German admiral (born 1952)

Jan Christian Kaack (born 24 December 1962) is a Vizeadmiral of the German Navy and as of March 11, 2022 Inspector of the Navy.

==Service==
Kaack joined the navy in October 1979 and was initially assigned as a navigator to 7. Schnellbootgeschwader. He began officer training at the Naval Academy Mürwik, Flensburg in October 1983, graduating in September 1984. From October 1984 to December 1987 he studied economics and organisational science at the University of the Bundeswehr Hamburg, and in January 1988 began specialised training in surface warfare at the Naval Warfare School at Kappeln, completing the course in March 1989. Kaack's next assignment was as a Weapons Officer in 3. Schnellbootgeschwader at Flensburg from April 1989 to August 1991. He then spent a period on secondment with the French Navy from September 1991 to June 1992, serving as navigation officer aboard the helicopter carrier Jeanne d'Arc.

Kaack's next two years of service were spent commanding fast attack craft, S49 Wolf and S50 Panther, as part of 3. Schnellbootgeschwader from July 1992 to September 1994. From October 1994 to November 1995 he underwent advanced technical training at the Marine Operations School, Bremerhaven, before deploying from December 1995 to September 1997 as operations officer on the destroyer Rommel. Kaack then undertook admiral staff training at the Military Academy of the German Armed Forces at Hamburg from October 1997 to September 1999, before becoming first officer of the destroyer Mölders the following month. He served in this role until March 2001, before being appointed as Staff Officer at Allied Joint Force Command Brunssum until December 2002. He spent January to March 2003 on parental leave, before returning to active service as commander of the frigate Bayern.

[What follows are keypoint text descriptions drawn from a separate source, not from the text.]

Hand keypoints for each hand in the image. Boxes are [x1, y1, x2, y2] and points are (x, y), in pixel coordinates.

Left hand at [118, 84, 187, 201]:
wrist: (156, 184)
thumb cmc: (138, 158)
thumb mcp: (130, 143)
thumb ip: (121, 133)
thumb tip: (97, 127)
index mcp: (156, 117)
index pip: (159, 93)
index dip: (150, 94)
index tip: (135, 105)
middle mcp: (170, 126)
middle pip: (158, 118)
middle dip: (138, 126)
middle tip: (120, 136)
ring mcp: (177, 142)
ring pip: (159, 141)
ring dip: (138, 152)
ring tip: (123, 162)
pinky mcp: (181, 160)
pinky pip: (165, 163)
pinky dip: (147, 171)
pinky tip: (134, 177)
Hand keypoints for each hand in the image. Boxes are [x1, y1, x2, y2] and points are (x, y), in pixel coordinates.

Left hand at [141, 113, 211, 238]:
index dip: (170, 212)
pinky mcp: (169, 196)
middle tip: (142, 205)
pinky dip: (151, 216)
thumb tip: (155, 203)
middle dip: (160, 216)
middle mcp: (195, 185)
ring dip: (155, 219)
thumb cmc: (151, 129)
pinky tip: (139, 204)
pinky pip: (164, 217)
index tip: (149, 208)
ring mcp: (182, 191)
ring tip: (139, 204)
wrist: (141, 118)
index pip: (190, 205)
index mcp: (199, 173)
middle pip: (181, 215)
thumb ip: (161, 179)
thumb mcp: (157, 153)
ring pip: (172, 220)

Kaack served as commander of the Bayern until June 2004, before taking up an appointment as Deputy Head of the Armed Forces Staff at the Federal Ministry of Defence. After the completion of this service in June 2006, he began a one-year postgraduate degree at the US Naval War College, Newport, Rhode Island. On his return to Germany in August 2007 Kaack became head of admiral staff training at the Military Academy of the German Armed Forces, holding the post until September 2008, when he became Deputy Commander and Chief of Staff of Einsatzflottille 1 at Kiel. This posting lasted until September 2012, and the following month Kaack became Head of the Military Policy and Operations Unit (Sub-Saharan Africa, America, Arctic) at the Federal Ministry of Defence. With the completion of this posting in September 2014 he took up the position of Head of the Concepts and International Cooperation Branch at Navy Command, Rostock. In May 2015 he became commander of Einsatzflottille 1 and director of NATO's Centre of Excellence for Operations in Confined and Shallow Waters. He held this post until April 2018, when he became one of the Deputy Chiefs of the Joint Support Service Command. Kaack assumed command of NATO's Joint Warfare Centre in Stavanger, Norway, on July 10, 2019, and thereby became the centre's ninth Commander.

He became acting Inspector of the Navy (commander of the German Navy) as a result of Kay-Achim Schönbach's resignation of the 22nd of January 2022. As of March 11th, 2022 he became the Inspector of the Navy.

In October 2024, he was awarded Singapore's Meritorious Service Medal by the Minister for Defence, Ng Eng Hen.